Sebelumnya, Sekretaris Kementerian Pemberdayaan Perempuan dan Perlindungan Anak (KPPPA) Pribudiarta Nur Sitepu menuturkan, pendidikan sangat berpengaruh pada isu jender di dunia kerja.
Pada golongan kerja dengan pendidikan tinggi, kesenjangan antara perempuan dan laki-laki hanya sekitar 1 persen. Namun, pada golongan kerja dengan pendidikan semakin rendah seperti buruh dan tani, kesenjangan upah semakin besar.
“Untuk itu, saat ini kami terus mendorong adanya pemerataan pendidikan dan pelatihan bagi perempuan, terutama di daerah pinggir. Tujuannya, agar semakin banyak perempuan yang bisa bekerja di sektor formal,” ucapnya.

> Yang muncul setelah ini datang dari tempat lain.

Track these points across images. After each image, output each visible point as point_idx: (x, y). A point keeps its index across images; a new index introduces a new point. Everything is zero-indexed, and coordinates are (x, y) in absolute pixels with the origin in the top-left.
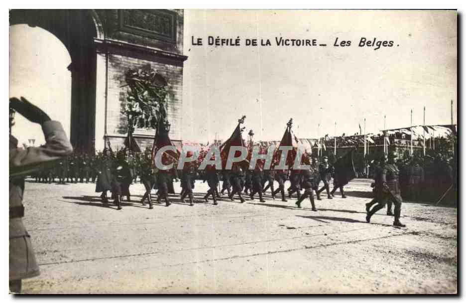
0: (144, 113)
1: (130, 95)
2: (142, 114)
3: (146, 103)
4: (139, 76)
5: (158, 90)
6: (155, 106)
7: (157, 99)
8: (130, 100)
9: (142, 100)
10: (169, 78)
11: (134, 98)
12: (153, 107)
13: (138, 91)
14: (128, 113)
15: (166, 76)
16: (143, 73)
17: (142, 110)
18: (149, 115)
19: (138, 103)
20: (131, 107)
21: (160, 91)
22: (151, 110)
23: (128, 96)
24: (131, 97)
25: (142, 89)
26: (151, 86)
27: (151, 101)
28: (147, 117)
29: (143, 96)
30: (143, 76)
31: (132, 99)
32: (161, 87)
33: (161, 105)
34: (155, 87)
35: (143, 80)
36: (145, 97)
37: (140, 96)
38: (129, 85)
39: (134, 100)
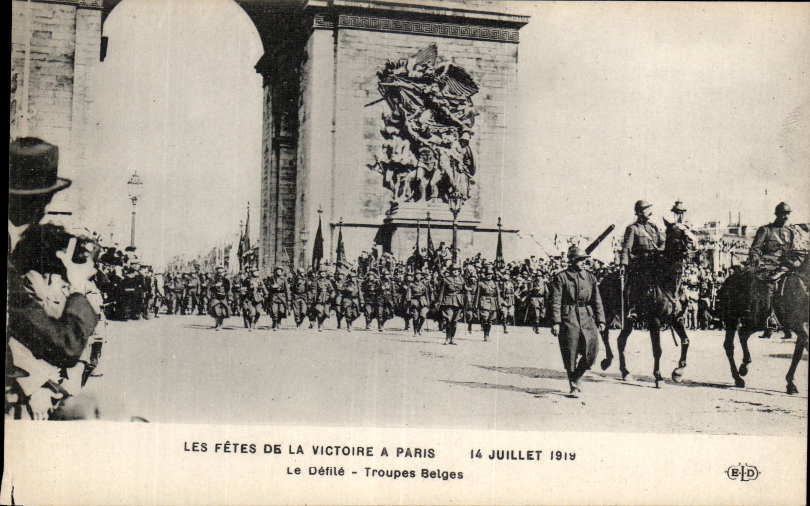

Selain pendidikan, pemerintah melalui KPPPA juga mendorong pemberdayaan perempuan melalui pembentukan Undang-Undang Kesetaraan Jender.
Pribudiarta menyampaikan, Indonesia telah meratifikasi Konvensi Penghapusan Segala Bentuk Diskriminasi terhadap Perempuan menjadi Undang-Undang Nomor 7 tahun 1984 Namun, hingga saat ini belum ada Undang-Undang tentang Kesetaraan Jender. “Kita harapkan dalam dua tahun ini, pada 2019 nanti UU ini bisa terwujud,” katanya.
Komitmen industri
Selain pemerintah, komitmen industri juga sangat dibutuhkan agar kesetaraan jender tidak sekadar isu saja. President Director Telkomtelstra, Erik Meijer, meyakinkan, pihaknya akan mendorong kesetaraan jender dan ketercakupan tenaga kerja perempuan di perusahaannya.
“Kami dorong dengan berbagai program, seperti waktu kerja yang fleksibel, adanya fasiliyas ruang laktasi bagi ibu menyusui, cuti melahirnya selama tiga bulan, dan cuti bagi karyawan laki-laki yang baru saja menjadi ayah selama dua minggu,” katanya.
Selain itu, komitmen lain yang juga dilakukan melalui kebijakan perusahaan yang memastikan adanya kesempatan yang sama bagi karyawan perempuan untuk mengisi posisi kepemimpinan. Ia mendorong keseimbangan jender dalam posisi kepemimpinan dengan memberikan pelatihan yang sama bagi karyawannya.